July 9, 2025
Filer Status & Scaled Disclosure: The Society for Corporate Governance Weighs In
Earlier this year, Commissioner Mark Uyeda indicated that a review of filer classifications and scaled disclosure requirements would be on the SEC’s agenda. Last month, the Society for Corporate Governance submitted this 8-page letter to SEC Chairman Paul Atkins with suggestions on modifying and scaling disclosures for small- and mid-cap public companies.
If you represent smaller companies, you’ll probably find a lot to like in the Society’s letter. This excerpt lays out suggested changes to 10-K & 10-Q disclosure requirements for SRCs:
Form 10-K/10-Q-Related Simplifications: We respectfully request that the Commission:
– remove the requirement that SRCs’ audit reports include disclosure regarding critical accounting matters that an auditor identifies during the course of the audit, consistent with the treatment for EGCs.

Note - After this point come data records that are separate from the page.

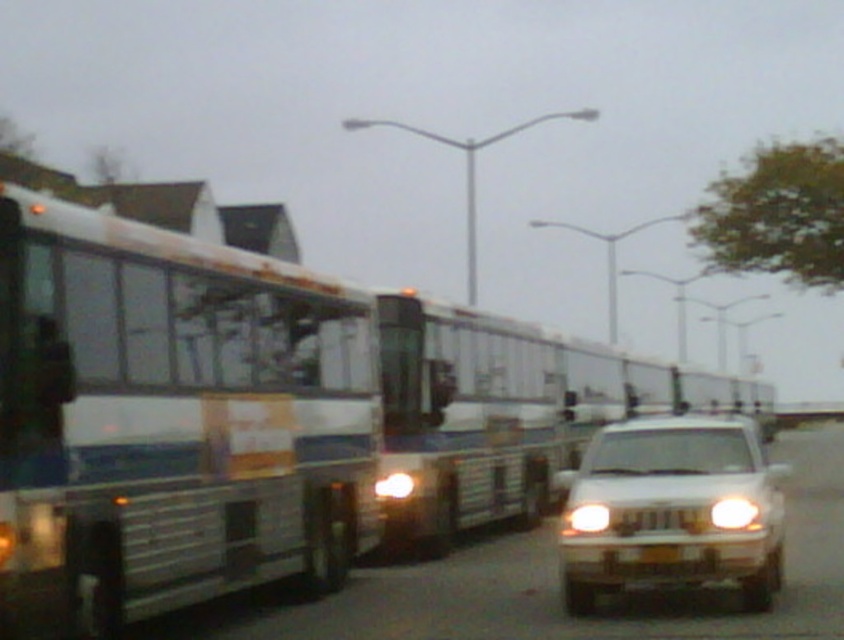
Between point (420, 342) and point (769, 522), which one is positioned behind?

Positioned behind is point (420, 342).

Image resolution: width=844 pixels, height=640 pixels. What do you see at coordinates (507, 412) in the screenshot?
I see `white glossy bus at center` at bounding box center [507, 412].

At what (x,y) coordinates should I click in order to perform the action: click on white glossy bus at center. Please return your answer as a coordinate pair (x, y). Looking at the image, I should click on (507, 412).

Image resolution: width=844 pixels, height=640 pixels. Describe the element at coordinates (674, 509) in the screenshot. I see `white glossy suv at lower right` at that location.

The width and height of the screenshot is (844, 640). I want to click on white glossy suv at lower right, so click(x=674, y=509).

Is white glossy bus at center below white plastic headlight at center?

Correct, white glossy bus at center is located below white plastic headlight at center.

Is white glossy bus at center thinner than white plastic headlight at center?

Incorrect, white glossy bus at center's width is not less than white plastic headlight at center's.

I want to click on white glossy bus at center, so click(507, 412).

Identify the location of white glossy bus at center. The image size is (844, 640). (507, 412).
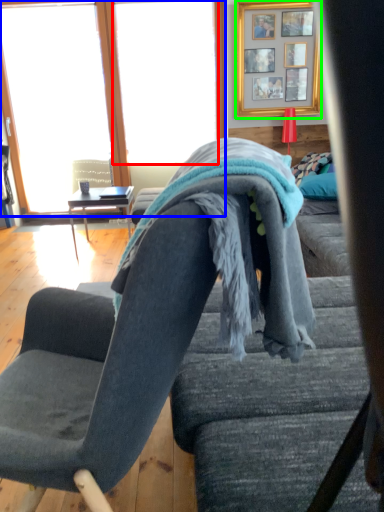
Question: Considering the real-world distances, which object is farthest from window screen (highlighted by a red box)? window (highlighted by a blue box) or picture frame (highlighted by a green box)?

Choices:
 (A) window
 (B) picture frame

Answer: (B)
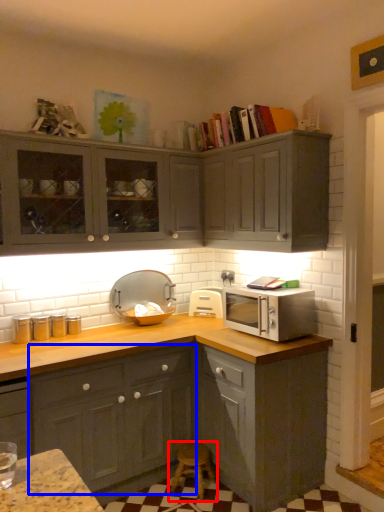
Question: Which of the following is the farthest to the observer, step stool (highlighted by a red box) or cabinetry (highlighted by a blue box)?

Choices:
 (A) step stool
 (B) cabinetry

Answer: (A)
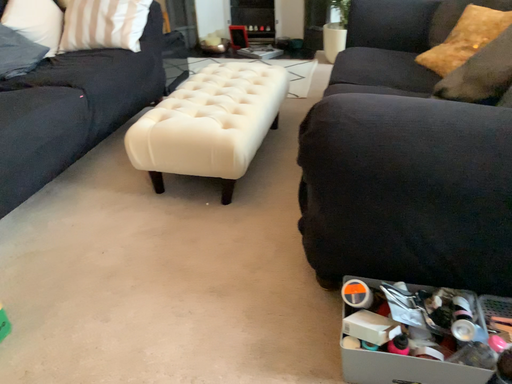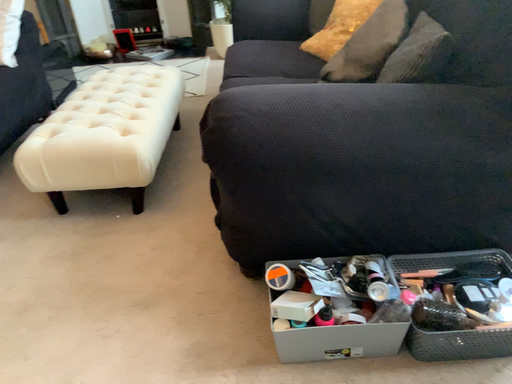
Question: Which way did the camera rotate in the video?

Choices:
 (A) rotated left
 (B) rotated right

Answer: (B)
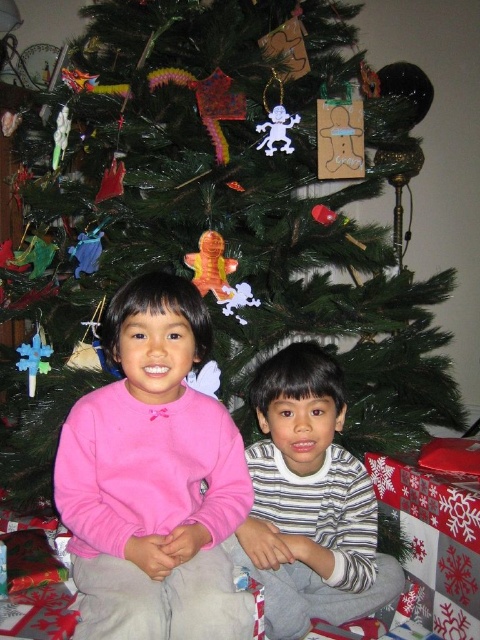
Between point (208, 502) and point (307, 454), which one is positioned behind?

The point (307, 454) is behind.

Between point (144, 392) and point (327, 541), which one is positioned behind?

Point (327, 541)

You are a GUI agent. You are given a task and a screenshot of the screen. Output one action in this format:
    pyautogui.click(x=<x>, y=<y>)
    Task: Click on the pink fleece sweater at center
    
    Given the screenshot: What is the action you would take?
    pyautogui.click(x=154, y=480)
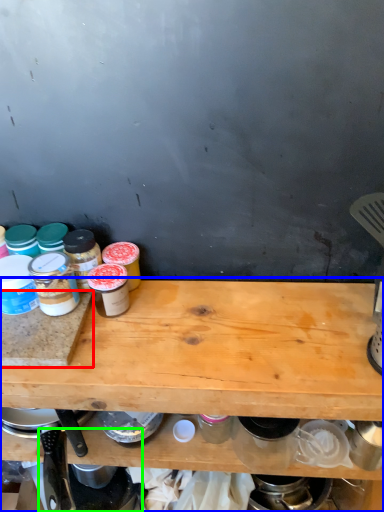
Question: Which object is the closest to the cutting board (highlighted by a red box)? Choose among these: table (highlighted by a blue box) or appliance (highlighted by a green box).

Choices:
 (A) table
 (B) appliance

Answer: (A)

– remove the requirement for all SRCs to provide an auditor attestation of internal control over financial reporting under Sarbanes-Oxley Act Section 404(b), which results from categorizing all SRCs as non-accelerated filers.
– revise Item 408(a) of Regulation S-K to exempt EGCs and SRCs from the requirement to provide quarterly disclosure regarding director and officer entrance into or termination of a Rule 10b5-1 trading arrangement or non-Rule 10b5-1 trading arrangement.
– revise the Rule 12b-25 deadlines and provide that, in the event of a filed Form 12b-25, an EGC or SRC may file their late Form 10-K or Form 10-Q within 30 days or 15 days, respectively, of the original due date (as opposed to 15 and five days, respectively).
The Society letter also suggests updating SRC thresholds and aligning filer statuses using a combination of public float and annual revenue based on the EGC annual revenue threshold. This would result in the two categories of filers:
– Registrants with a public float of less than $2 billion or annual revenues below $1.235 billion would qualify as both an SRC and non-accelerated filer (thereby aligning the two categories).
– Registrants with a public float of $2 billion or more and annual revenues of $1.235 billion or more would be large accelerated filers (and, therefore, will lose SRC status).
Other topics addressed in the Society’s letter include simplification of proxy and executive comp disclosures and Section 16 and Form 144 reporting. An appendix to the Society’s letter includes a chart detailing each of its proposals.